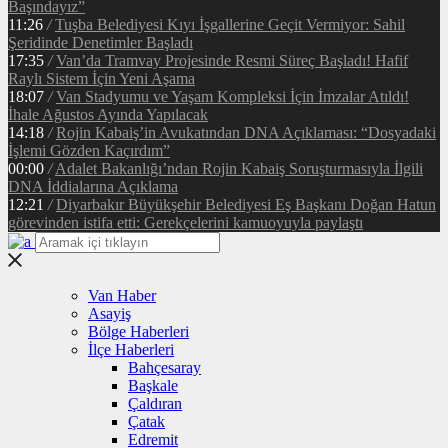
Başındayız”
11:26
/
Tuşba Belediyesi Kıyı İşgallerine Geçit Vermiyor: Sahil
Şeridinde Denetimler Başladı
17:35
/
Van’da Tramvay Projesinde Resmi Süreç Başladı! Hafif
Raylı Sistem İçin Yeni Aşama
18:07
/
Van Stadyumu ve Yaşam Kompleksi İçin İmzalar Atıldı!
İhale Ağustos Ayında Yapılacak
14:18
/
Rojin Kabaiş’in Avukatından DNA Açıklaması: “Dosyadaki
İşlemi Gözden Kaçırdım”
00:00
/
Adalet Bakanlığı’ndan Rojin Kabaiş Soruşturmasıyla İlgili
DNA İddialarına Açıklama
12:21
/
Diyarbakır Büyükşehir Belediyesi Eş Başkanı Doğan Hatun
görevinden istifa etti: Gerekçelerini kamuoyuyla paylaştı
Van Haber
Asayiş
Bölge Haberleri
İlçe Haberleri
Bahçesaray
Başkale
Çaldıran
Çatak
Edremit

.....

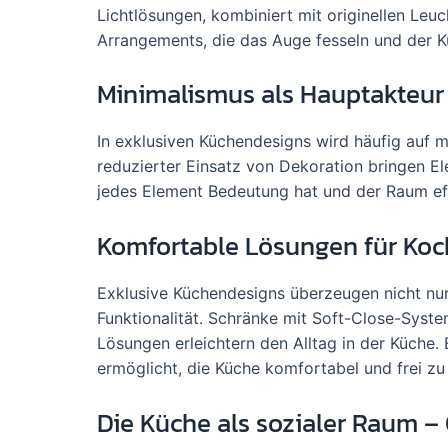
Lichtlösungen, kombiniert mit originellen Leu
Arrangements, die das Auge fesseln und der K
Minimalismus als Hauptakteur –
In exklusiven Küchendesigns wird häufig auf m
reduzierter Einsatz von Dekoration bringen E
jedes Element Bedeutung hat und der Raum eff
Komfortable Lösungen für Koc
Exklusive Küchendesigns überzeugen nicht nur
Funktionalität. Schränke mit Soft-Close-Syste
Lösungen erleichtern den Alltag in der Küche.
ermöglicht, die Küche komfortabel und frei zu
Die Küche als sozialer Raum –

.....

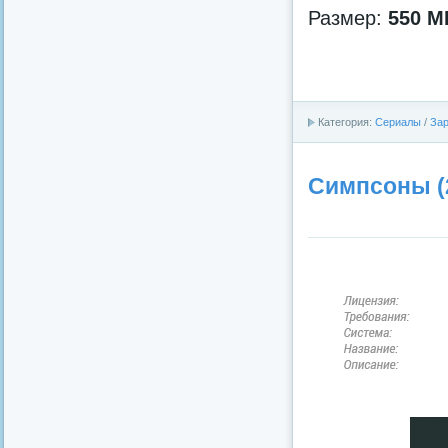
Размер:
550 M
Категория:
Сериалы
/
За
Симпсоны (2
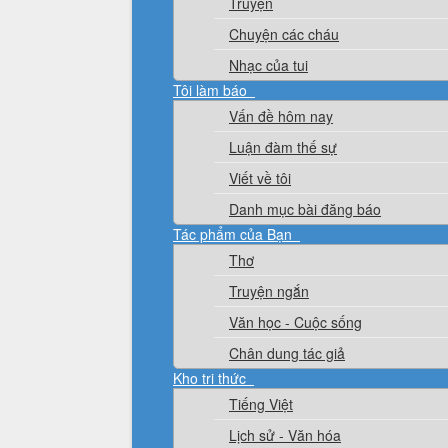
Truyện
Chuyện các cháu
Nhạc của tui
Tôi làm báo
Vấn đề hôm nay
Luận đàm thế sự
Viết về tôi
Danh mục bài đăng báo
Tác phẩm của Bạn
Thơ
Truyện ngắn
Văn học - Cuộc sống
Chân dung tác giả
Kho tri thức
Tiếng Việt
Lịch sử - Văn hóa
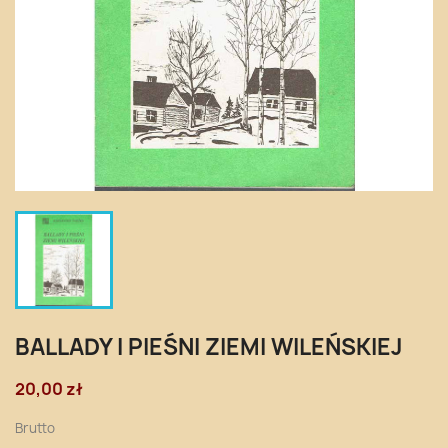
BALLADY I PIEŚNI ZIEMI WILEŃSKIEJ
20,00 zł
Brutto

.....

Action item:
Update the stretch from the line containing "Lichtlösungen, kombiniert mit originellen Leu" through the line containing "Die Küche als sozialer Raum –" by replacing "Minimalismus" with "Purismus", and leave everything else unchanged.

Exercise response:
Lichtlösungen, kombiniert mit originellen Leu
Arrangements, die das Auge fesseln und der K
Purismus als Hauptakteur –
In exklusiven Küchendesigns wird häufig auf m
reduzierter Einsatz von Dekoration bringen E
jedes Element Bedeutung hat und der Raum eff
Komfortable Lösungen für Koc
Exklusive Küchendesigns überzeugen nicht nur
Funktionalität. Schränke mit Soft-Close-Syste
Lösungen erleichtern den Alltag in der Küche.
ermöglicht, die Küche komfortabel und frei zu
Die Küche als sozialer Raum –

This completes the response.